=== Kutipan Halaman ===
---
Saya mendapatkan referensi bacaan lain dari Tempo yang mengisahkan Shoichi Yokoi seorang prajurit Jepang yang lahir di Prefektur Aichi Jepang pada 1915.

Sebelum direkrut menjadi Angkatan Darat Kekaisaran Jepang pada 1941, Yokoi bekerja sebagai penjahit. Setelah bergabung dengan prajurit, dia ditempatkan di Tiongkok sampai kemudian dipindahkan ke Guam. Setelah pasukan Amerika hampir memusnahkan resimen Yokoi pada musim panas 1944, dia dan rekannya melarikan diri ke hutan.

Yokoi adalah salah satu dari sekitar 5.000 tentara Jepang yang menolak menyerah kepada Sekutu setelah Pertempuran Guam. Dia lebih memilih hidup dalam pelarian daripada malu ditahan sebagai tawanan perang. Meski Sekutu menangkap dan membunuh sebagian besar tentara tersebut, sekitar 130 tetap bersembunyi pada akhir Perang Dunia II.

Awalnya, mereka bertahan hidup dengan mengonsumsi ternak penduduk setempat. Lalu, mereka mundur ke bagian pulau yang makin terpencil. Mereka tinggal di gua atau tempat berlindung sementara di bawah tanah. Mereka makan sedapatnya.

Yokoi menggunakan keterampilan menjahitnya untuk menenun pakaian dari kulit pohon dan menandai berlalunya waktu dengan mengamati fase bulan. Dia akhirnya berpisah dengan rekan-rekannya yang menyerah, menjadi korban tentara musuh yang sedang berpatroli, atau akhirnya meninggal.

Yokoi akhirnya tak ditemani siapa pun. Dia pun menghabiskan waktunya dengan bersembunyi dalam isolasi total.

Yokoi merupakan salah satu prajurit terakhir yang menyerah. Dia merupakan contoh ekstrem dari penerapan prinsip bushido, yang menekankan kehormatan dan pengorbanan diri.

Ketika Yokoi kembali ke Jepang setelah hampir tiga dekade bersembunyi, reaksi awalnya adalah penyesalan. “Dengan sangat malu saya kembali,” kata Yokoi. Meleleh saya mendengar kisah Yokoi ini. Begitu kuat ia memegang sumpah dan keyakinan hidup akan bushido.

Saat saya finish kontrak, majikan sebenarnya masih ingin saya kembali bekerja. Ia menangis dan katanya tidak tega berpisah dengan saya. Ia memilih menggantikan temannya yang cancel terbang ke Jepang, daripada mengantar saya ke bandara.
---
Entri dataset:
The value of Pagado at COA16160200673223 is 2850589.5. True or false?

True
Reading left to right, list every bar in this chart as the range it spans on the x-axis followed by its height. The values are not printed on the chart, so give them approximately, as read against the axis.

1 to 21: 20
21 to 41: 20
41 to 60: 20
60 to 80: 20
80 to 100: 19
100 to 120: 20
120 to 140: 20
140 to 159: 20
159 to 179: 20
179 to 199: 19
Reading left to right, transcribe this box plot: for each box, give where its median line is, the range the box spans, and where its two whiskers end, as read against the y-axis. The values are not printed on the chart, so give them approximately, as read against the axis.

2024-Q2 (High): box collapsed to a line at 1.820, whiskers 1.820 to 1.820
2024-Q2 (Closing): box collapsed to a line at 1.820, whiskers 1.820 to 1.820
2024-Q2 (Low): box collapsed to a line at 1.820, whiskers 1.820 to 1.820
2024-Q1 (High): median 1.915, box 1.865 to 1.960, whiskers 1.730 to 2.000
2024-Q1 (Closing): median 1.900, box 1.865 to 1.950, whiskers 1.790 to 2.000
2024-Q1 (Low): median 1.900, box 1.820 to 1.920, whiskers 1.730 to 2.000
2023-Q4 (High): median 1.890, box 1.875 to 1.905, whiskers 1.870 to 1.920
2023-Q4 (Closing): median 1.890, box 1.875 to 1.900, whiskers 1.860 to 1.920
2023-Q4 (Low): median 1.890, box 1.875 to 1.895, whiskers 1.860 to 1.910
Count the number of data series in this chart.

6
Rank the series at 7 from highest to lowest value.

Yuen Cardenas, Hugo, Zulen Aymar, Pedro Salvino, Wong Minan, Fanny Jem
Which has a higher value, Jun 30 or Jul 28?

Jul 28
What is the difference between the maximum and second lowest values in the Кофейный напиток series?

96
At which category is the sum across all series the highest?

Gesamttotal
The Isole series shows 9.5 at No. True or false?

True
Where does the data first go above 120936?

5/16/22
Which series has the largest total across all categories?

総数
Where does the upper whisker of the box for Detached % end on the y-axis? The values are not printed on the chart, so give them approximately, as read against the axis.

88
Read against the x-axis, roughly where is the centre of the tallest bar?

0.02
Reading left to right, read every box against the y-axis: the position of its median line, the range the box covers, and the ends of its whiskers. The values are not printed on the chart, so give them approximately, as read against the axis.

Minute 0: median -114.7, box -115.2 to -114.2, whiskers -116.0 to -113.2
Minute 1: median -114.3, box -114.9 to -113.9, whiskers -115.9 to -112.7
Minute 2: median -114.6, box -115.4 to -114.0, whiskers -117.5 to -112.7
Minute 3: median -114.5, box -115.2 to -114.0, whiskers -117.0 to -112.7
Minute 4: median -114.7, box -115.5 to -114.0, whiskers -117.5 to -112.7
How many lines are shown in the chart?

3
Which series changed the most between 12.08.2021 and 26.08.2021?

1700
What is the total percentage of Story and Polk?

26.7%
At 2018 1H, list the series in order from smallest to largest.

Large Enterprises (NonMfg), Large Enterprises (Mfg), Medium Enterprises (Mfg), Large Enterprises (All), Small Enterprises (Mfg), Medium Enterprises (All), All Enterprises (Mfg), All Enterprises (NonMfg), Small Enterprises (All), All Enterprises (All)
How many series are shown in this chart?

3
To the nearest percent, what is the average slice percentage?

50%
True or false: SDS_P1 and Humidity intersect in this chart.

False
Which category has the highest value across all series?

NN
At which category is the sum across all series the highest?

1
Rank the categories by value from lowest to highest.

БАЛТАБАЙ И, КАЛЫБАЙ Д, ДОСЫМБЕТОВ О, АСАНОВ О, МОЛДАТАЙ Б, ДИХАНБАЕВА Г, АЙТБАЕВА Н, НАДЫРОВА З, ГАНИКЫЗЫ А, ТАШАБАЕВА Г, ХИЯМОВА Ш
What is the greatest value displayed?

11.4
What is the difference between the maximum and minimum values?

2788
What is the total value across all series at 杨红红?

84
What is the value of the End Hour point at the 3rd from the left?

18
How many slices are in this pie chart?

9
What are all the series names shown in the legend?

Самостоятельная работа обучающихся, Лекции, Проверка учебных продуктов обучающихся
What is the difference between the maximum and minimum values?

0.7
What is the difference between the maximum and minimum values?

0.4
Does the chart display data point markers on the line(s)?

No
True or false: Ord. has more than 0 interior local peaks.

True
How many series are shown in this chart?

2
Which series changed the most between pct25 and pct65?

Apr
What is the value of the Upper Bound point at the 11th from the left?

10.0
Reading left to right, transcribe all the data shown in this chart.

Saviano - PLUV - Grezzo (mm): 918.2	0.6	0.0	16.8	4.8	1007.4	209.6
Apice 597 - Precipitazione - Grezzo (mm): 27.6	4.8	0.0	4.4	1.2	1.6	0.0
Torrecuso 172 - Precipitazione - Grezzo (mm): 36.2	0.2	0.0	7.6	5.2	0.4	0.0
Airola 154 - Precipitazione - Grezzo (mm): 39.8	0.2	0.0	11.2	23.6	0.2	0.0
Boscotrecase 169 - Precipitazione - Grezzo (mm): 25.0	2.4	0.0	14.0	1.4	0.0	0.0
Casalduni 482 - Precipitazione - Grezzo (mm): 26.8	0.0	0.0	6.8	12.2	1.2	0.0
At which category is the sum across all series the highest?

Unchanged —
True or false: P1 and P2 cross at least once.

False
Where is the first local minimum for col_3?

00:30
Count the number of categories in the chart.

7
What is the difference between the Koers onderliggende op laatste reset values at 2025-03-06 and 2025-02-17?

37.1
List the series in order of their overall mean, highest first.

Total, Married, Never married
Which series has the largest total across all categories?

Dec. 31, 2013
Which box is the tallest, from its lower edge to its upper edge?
---
=== Soal Latihan ===
**A.** Tuliskan ulang kata demi kata bagian kutipan tentang Shoichi Yokoi, mulai dari "Yokoi adalah salah" dan berakhir pada "Mereka makan sedapatnya.".
**B.** Sebutkan semua angka tahun yang tercantum dalam kutipan tentang Shoichi Yokoi.
Item-item tersebut tidak diperlukan untuk mengerjakan latihan ini.

=== Kunci Jawaban ===
**A.**
Yokoi adalah salah satu dari sekitar 5.000 tentara Jepang yang menolak menyerah kepada Sekutu setelah Pertempuran Guam. Dia lebih memilih hidup dalam pelarian daripada malu ditahan sebagai tawanan perang. Meski Sekutu menangkap dan membunuh sebagian besar tentara tersebut, sekitar 130 tetap bersembunyi pada akhir Perang Dunia II.

Awalnya, mereka bertahan hidup dengan mengonsumsi ternak penduduk setempat. Lalu, mereka mundur ke bagian pulau yang makin terpencil. Mereka tinggal di gua atau tempat berlindung sementara di bawah tanah. Mereka makan sedapatnya.

**B.** 1915, 1941, dan 1944.